I am a Canadian citizen, and he, American. We can each spend half the year in each other’s realm, true, but the legal technicality that is a problem is that neither of us is supposed to work. Contrary to the people telling you to become “Digital Nomads”, even remote work, abroad, is illegal. Those people enjoying Thai beaches while doing some sort of web marketing or contract programming scheme enjoy the privilege of their citizenships that being an ex pat means local laws telling them to not be doing that are unlikely to be enforced. Immigration is a mess that way, everywhere. Specifically, the time to process a spouse visa means a good year in limbo, deliberately overstaying the visitor level. Were I to marry Silver, and all paperwork filed like good upper middle class people, I would be out of the work force entirely for a year, cooling my heels, legally allowed to own businesses but not work in them.
Needless to say, it’s a law everyone expects to be broken, and then uses to cudgel those who have other reasons to make good scapegoats. Were I wealthy, I would hop into some sort of education, while other visas processed. Easier to take some intensive classes on that kind of visa, or find one of those money-for-graduate-degree schemes to anchor one. (I mean, when you hit fuck you money levels, you don’t even need to do that, you can just anchor yourself based on being able to invest stupid levels of money into a country, because there is one law for man, and another for the gods…) All that digression into unsexy politics to say we are stymied by one thing that would be sensible- the ritual of living together BEFORE making it “permanent”.
I now laugh at my somewhat naïve suppose, when Wildcard and I parted ways in the romantic sense. Divorce decimates the finances of women more so than men, statistically. Both take a hit, one does not recover the same. Rebuying what you need for a second house over and over and over again adds up. I told myself mayhap that I wouldn’t cohabit again until I was sure enough to marry. The romantic notion of not living together until after a marriage appealed to my whimsy.
Reader, be careful what you daydream. Your 2017 fantasy of independence and sluttery to cool the sting of domestic failure may manifest four years later. Nonetheless, it’s not the worst problem to have. At least the somebody, Silver, is worth making squinty faces at immigration law and fussing about demo apartments in Washington satellite towns.
Femdom Writing?
Periodically people still ask me if I will pick up what is apparently my best literary achievement and finish the planned trilogy. The Pet Gentleman still sells a few copies- though my sales stats tell me that I never breached 500 editions in ebook or print. I always have that following me around like the alleged slaves who whispered in Emperor’s ears’ they were merely mortal. Truth is, I am not sure can write that well anymore.

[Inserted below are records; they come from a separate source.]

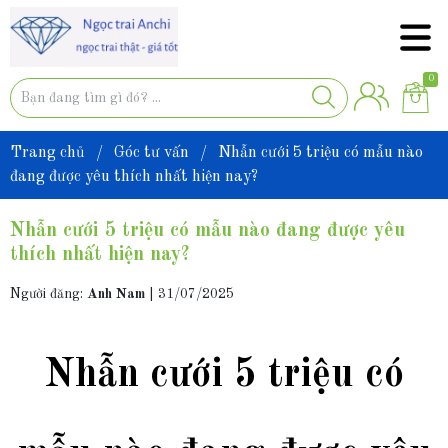
0
Trang chủ
/
Góc tư vấn
/
Nhẫn cưới 5 triệu có mẫu nào
đang được yêu thích nhất hiện nay?
Nhẫn cưới 5 triệu có mẫu nào đang được yêu
thích nhất hiện nay?
Người đăng:
Anh Nam
|
31/07/2025
Nhẫn cưới 5 triệu có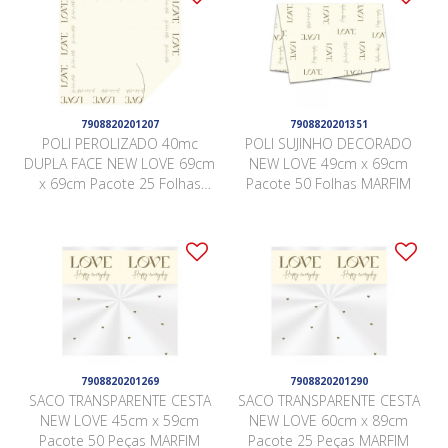
7908820201207
7908820201351
POLI PEROLIZADO 40mc
POLI SUJINHO DECORADO
DUPLA FACE NEW LOVE 69cm
NEW LOVE 49cm x 69cm
x 69cm Pacote 25 Folhas
Pacote 50 Folhas MARFIM
MARFIM
7908820201269
7908820201290
SACO TRANSPARENTE CESTA
SACO TRANSPARENTE CESTA
NEW LOVE 45cm x 59cm
NEW LOVE 60cm x 89cm
Pacote 50 Peças MARFIM
Pacote 25 Peças MARFIM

Something scratched out desperately in a dying (abusive) relationship while I worked in a call center might be my best work, at least as far as artistic talent and uniqueness intersecting with something people crave. These days when I fiction, things go very rambly and plot heavy. My writing’s been infected with run on sentences and passive voice. I still write, but I notice that the erotic is a lot more padded these days, and the odds of a happy ending a lot more probable.
Maybe I am being self conscious. A decent editing can make my prose a lot less recursive and rambly. In my bleakest I worry various health issues fried my brain and reduced it to pudding. Maybe I will write something that “good” again, but I try not to feed my perfectionism. And… So it goes.